▶ **TRECHO DO TEXTO**
--*--
Já Roberto Sadovski, colunista do UOL, critica a falta de clareza e de inspiração da produção em sua análise para o portal.
"Nada melhor do que segurar um espelho escancarando o papel ridículo que alguns políticos fazem ante uma crise, e a sátira é a melhor forma de acentuar o absurdo do mundo real. Mas não foi dessa vez. Depois dos ótimos A Grande Aposta e Vice, o diretor Adam McKay erra a mão com a mistura e entrega um filme confuso, sem foco, pouco engraçado e, pior de tudo, que já nasce velho. É uma sentença de morte para qualquer comédia!"
Além do enredo, outro elemento que inflama debates é o elenco estelar. Em cena, estão Leonardo DiCaprio, Jennifer Lawrence, Meryl Streep, Jonah Hill, Cate Blanchett, Timothée Chalamet e Rob Morgan, entre outros atores famosos.
--*--
▶ **O QUE FAZER**
No texto sobre o filme de Adam McKay, reproduza o trecho que se abre com as palavras que contêm "Além do enredo, outro" e se fecha com "outros atores famosos.", rebatizando "elenco estelar" como "elenco de peso". Responda apenas com base no texto sobre o filme de Adam McKay.

▶ **EXTRATOS DO MATERIAL**
--*--
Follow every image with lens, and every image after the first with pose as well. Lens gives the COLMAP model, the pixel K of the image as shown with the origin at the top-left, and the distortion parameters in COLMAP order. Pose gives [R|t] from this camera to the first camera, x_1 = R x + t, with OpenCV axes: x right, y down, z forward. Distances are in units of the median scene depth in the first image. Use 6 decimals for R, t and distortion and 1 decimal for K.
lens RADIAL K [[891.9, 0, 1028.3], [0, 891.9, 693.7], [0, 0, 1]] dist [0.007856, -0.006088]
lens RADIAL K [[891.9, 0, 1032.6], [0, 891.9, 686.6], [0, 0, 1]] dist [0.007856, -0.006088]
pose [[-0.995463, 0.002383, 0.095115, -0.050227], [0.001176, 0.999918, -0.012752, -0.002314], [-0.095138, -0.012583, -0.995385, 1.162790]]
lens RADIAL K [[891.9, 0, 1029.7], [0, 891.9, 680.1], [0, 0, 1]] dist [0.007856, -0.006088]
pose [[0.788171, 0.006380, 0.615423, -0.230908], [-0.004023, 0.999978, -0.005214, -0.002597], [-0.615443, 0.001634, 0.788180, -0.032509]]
--*--
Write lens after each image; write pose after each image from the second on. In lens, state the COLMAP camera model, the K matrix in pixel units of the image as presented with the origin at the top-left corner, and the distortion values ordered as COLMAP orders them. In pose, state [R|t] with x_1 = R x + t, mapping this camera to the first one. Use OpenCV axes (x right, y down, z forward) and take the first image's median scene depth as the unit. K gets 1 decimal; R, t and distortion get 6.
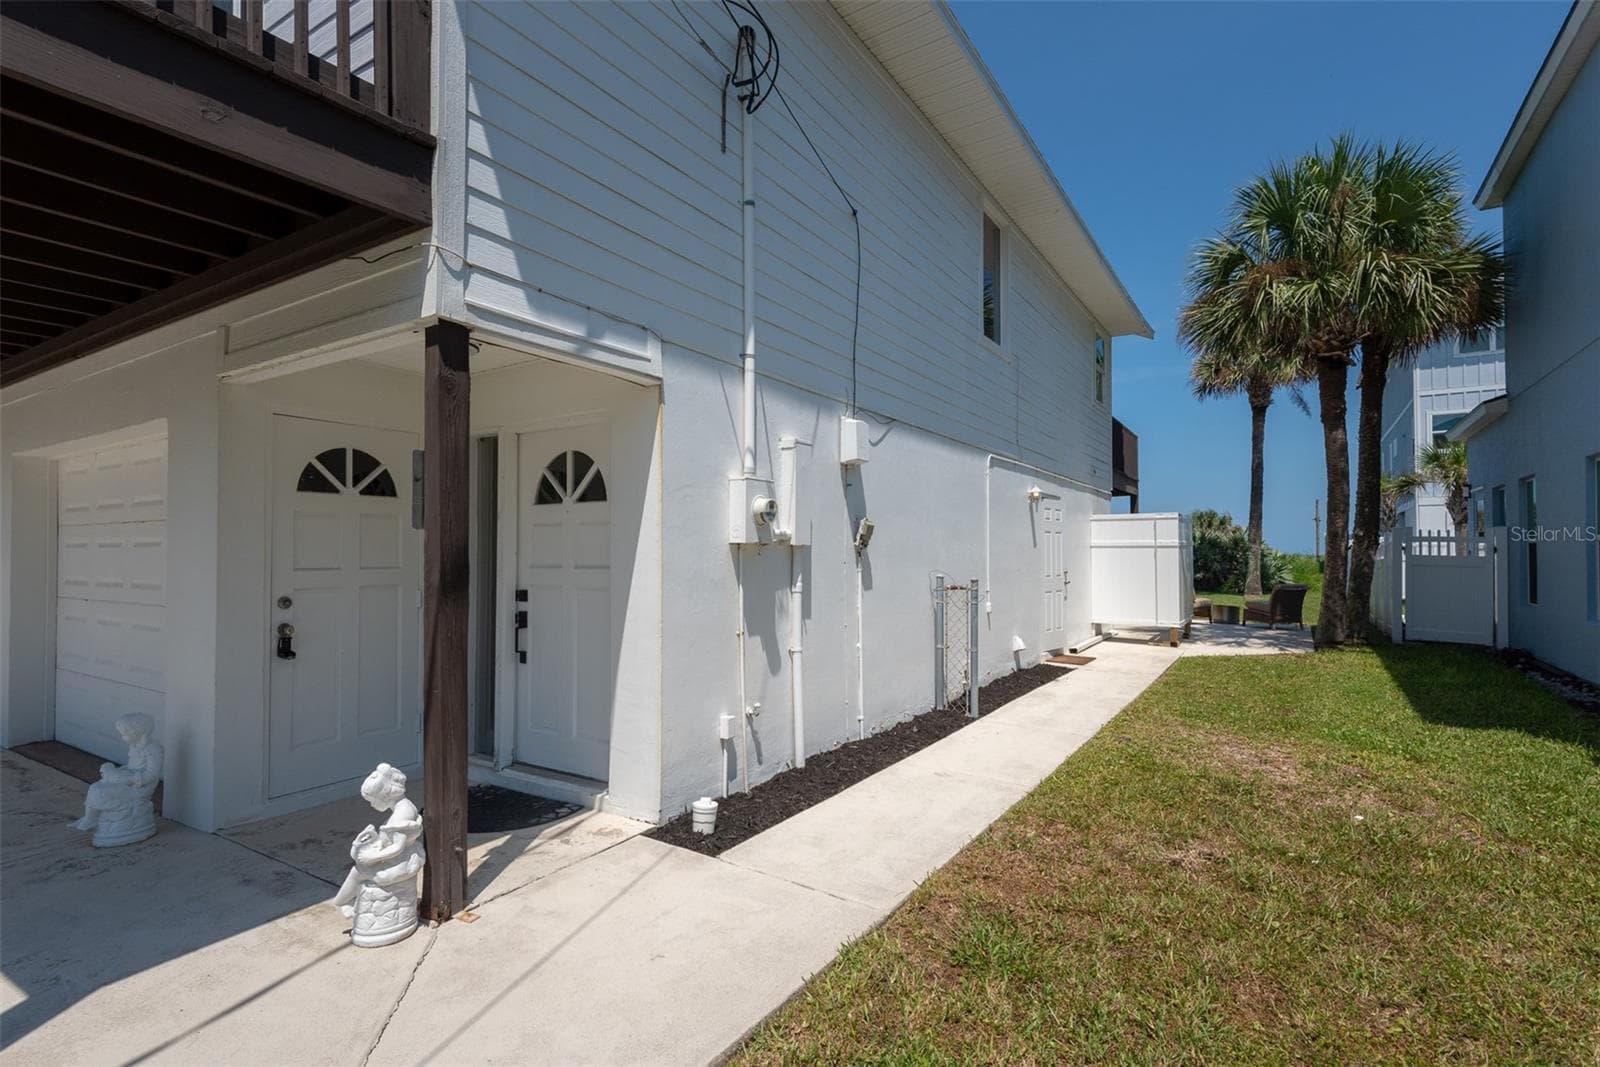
--*--
▶ **ÁREA DE RESPOSTA**
Além do enredo, outro elemento que inflama debates é o elenco de peso. Em cena, estão Leonardo DiCaprio, Jennifer Lawrence, Meryl Streep, Jonah Hill, Cate Blanchett, Timothée Chalamet e Rob Morgan, entre outros atores famosos.